NEW YORK — A downed electrical wire and a broken track switch caused delays yesterday for thousands of New Jersey Transit and Amtrak passengers trying to get to or leave from Pennsylvania Station, officials said. The mishaps were repaired before the start of the evening commuter rush.

At 10:06 a.m., a New Jersey Transit train’s pantograph – the extensible arm that draws electricity into the locomotive – became tangled in a set of overhead wires as the train moved through a tunnel, according to a spokesman for New Jersey Transit, Dan Stessel.

No passengers were on board the train, which pulled down parts of the wires. The train was on its way to a rail yard in Sunnyside, Queens, which is used to maintain and turn train cars before they return to Manhattan and then New Jersey.

Only a few minutes later, in a tunnel just west of Pennsylvania Station, another New Jersey Transit train damaged a switch that allows trains to move across tracks, Mr. Stessel said.

He said that both incidents were under investigation, and that a preliminary investigation by Amtrak, which maintains the tunnels, showed that the overhead wires might have been damaged or frayed and that the damage to the switch might have been the result of an error by the train operator.

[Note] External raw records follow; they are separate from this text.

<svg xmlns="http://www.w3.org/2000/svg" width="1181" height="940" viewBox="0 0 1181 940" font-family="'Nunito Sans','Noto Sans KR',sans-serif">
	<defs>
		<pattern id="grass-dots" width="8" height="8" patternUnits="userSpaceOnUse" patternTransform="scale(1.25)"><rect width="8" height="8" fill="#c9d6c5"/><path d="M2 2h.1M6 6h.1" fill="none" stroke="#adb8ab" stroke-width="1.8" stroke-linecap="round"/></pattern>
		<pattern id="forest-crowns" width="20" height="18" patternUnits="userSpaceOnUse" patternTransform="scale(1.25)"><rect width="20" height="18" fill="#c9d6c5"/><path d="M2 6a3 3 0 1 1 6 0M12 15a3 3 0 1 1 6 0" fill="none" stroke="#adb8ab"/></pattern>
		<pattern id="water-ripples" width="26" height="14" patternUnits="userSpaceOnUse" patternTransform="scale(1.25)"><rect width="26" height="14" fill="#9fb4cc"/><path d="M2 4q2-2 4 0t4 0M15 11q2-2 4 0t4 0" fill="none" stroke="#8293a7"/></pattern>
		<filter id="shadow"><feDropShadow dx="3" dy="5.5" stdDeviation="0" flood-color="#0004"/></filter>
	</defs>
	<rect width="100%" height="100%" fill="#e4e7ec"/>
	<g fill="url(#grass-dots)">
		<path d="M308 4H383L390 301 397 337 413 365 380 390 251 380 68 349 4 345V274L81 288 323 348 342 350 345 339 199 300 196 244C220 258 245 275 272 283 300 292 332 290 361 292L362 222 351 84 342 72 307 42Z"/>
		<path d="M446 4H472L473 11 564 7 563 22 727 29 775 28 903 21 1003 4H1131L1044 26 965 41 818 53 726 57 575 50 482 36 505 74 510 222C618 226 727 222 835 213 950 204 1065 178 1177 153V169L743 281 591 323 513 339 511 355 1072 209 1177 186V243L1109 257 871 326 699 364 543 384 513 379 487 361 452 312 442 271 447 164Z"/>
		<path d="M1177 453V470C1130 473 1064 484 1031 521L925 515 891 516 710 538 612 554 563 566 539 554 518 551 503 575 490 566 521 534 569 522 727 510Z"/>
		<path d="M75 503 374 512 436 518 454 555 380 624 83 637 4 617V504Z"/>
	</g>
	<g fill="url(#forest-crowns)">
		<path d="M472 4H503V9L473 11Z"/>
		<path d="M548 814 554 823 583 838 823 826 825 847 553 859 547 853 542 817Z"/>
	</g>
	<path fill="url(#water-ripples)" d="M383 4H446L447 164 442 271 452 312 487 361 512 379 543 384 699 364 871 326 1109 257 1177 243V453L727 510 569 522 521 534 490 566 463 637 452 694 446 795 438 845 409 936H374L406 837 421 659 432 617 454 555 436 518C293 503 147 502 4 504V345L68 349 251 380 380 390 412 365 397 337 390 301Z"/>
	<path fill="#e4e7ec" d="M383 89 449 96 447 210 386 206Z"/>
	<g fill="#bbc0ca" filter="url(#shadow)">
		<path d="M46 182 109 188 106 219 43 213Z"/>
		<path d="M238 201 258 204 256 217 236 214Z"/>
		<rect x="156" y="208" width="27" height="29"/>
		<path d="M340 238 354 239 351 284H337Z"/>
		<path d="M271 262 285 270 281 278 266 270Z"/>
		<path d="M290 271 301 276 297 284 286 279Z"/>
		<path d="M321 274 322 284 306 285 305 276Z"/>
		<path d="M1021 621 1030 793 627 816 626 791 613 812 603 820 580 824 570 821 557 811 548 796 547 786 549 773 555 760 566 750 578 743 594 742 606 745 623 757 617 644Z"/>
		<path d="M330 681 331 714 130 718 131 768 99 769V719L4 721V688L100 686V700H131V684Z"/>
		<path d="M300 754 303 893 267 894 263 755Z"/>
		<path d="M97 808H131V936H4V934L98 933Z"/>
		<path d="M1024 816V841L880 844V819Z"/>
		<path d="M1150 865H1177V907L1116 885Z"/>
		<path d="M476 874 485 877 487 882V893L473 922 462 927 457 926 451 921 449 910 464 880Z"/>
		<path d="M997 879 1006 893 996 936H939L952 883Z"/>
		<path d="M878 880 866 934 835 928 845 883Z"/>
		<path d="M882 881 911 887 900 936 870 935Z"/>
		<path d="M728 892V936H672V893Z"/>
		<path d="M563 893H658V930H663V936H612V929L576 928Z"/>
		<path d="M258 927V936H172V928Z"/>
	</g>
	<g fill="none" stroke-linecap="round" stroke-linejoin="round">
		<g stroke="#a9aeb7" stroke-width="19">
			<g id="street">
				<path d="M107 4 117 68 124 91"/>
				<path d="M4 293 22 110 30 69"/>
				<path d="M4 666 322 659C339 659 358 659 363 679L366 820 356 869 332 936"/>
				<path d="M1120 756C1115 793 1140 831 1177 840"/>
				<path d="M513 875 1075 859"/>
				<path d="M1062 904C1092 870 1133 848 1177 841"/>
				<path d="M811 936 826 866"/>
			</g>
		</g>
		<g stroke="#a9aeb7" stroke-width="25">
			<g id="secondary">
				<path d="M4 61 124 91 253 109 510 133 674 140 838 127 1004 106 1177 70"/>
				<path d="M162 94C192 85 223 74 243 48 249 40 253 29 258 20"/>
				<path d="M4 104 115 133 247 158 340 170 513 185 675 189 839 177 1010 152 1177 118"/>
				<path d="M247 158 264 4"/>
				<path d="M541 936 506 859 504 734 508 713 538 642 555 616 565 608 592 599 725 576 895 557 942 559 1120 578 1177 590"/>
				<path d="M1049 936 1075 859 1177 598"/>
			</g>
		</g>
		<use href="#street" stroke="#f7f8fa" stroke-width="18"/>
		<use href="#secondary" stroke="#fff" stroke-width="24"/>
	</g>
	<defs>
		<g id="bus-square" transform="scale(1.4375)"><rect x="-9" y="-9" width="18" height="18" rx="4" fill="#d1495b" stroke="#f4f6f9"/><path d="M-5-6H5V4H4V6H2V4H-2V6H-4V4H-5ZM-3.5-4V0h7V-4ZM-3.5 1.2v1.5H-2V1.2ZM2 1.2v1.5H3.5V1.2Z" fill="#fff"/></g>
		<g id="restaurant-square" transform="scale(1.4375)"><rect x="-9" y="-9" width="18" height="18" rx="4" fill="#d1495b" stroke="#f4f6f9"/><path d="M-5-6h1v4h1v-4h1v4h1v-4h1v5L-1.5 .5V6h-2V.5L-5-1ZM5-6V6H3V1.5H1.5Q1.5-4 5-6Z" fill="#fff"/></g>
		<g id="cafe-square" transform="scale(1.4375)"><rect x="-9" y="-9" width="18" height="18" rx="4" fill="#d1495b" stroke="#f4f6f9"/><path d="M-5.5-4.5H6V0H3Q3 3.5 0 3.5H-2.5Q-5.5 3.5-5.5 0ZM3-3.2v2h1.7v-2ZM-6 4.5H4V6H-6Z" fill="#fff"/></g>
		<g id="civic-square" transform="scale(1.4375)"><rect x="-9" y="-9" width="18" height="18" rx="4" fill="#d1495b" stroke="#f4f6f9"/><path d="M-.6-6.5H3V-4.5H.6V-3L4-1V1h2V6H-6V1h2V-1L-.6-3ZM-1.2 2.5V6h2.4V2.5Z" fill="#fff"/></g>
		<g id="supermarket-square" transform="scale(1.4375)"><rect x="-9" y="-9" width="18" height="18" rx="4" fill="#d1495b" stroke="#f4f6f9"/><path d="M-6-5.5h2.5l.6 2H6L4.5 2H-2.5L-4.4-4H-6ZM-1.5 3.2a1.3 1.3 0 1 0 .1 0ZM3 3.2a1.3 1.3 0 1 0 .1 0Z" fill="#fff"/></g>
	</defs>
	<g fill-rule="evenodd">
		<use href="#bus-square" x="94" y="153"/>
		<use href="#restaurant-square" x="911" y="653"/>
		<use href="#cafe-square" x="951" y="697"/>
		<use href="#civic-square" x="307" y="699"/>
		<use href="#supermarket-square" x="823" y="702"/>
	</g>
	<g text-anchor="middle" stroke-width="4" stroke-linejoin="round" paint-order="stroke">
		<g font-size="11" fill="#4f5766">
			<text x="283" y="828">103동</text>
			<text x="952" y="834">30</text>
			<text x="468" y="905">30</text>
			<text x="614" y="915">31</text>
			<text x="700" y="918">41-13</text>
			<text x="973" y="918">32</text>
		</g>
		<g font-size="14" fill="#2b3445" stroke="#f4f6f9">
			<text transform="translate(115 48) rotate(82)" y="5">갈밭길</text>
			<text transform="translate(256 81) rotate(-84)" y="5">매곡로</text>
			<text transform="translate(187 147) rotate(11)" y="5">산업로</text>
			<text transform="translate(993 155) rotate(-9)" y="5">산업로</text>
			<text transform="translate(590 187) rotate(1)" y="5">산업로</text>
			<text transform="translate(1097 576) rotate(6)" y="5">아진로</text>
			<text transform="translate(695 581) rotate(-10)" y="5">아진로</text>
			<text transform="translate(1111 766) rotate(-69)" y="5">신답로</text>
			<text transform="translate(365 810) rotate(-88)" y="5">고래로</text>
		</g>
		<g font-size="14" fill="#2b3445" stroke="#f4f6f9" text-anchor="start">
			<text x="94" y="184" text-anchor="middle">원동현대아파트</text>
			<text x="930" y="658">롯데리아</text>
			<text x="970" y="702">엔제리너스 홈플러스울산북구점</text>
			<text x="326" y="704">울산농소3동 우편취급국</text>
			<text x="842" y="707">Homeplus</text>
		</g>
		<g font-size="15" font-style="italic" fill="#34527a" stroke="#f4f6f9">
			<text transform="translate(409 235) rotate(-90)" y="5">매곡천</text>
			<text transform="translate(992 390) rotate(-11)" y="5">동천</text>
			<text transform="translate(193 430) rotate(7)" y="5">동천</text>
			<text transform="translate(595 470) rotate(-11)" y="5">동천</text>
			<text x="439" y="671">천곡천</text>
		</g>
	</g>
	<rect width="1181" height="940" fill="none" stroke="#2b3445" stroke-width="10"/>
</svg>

The wires and the switch were repaired by 2 p.m.

The incidents caused delays of 18 minutes to just more than an hour on 12 New Jersey Transit trains.

Three trains were turned around at Secaucus, where passengers could board other trains to Hoboken and then Manhattan. Two other trains were turned around at Newark, where passengers could use their tickets on Port Authority Trans-Hudson trains to get to the World Trade Center station in Lower Manhattan.

Seven Amtrak trains on the so-called main spine, or Northeast corridor, were delayed by an average of nearly one hour, according to R. Clifford Black, an Amtrak spokesman.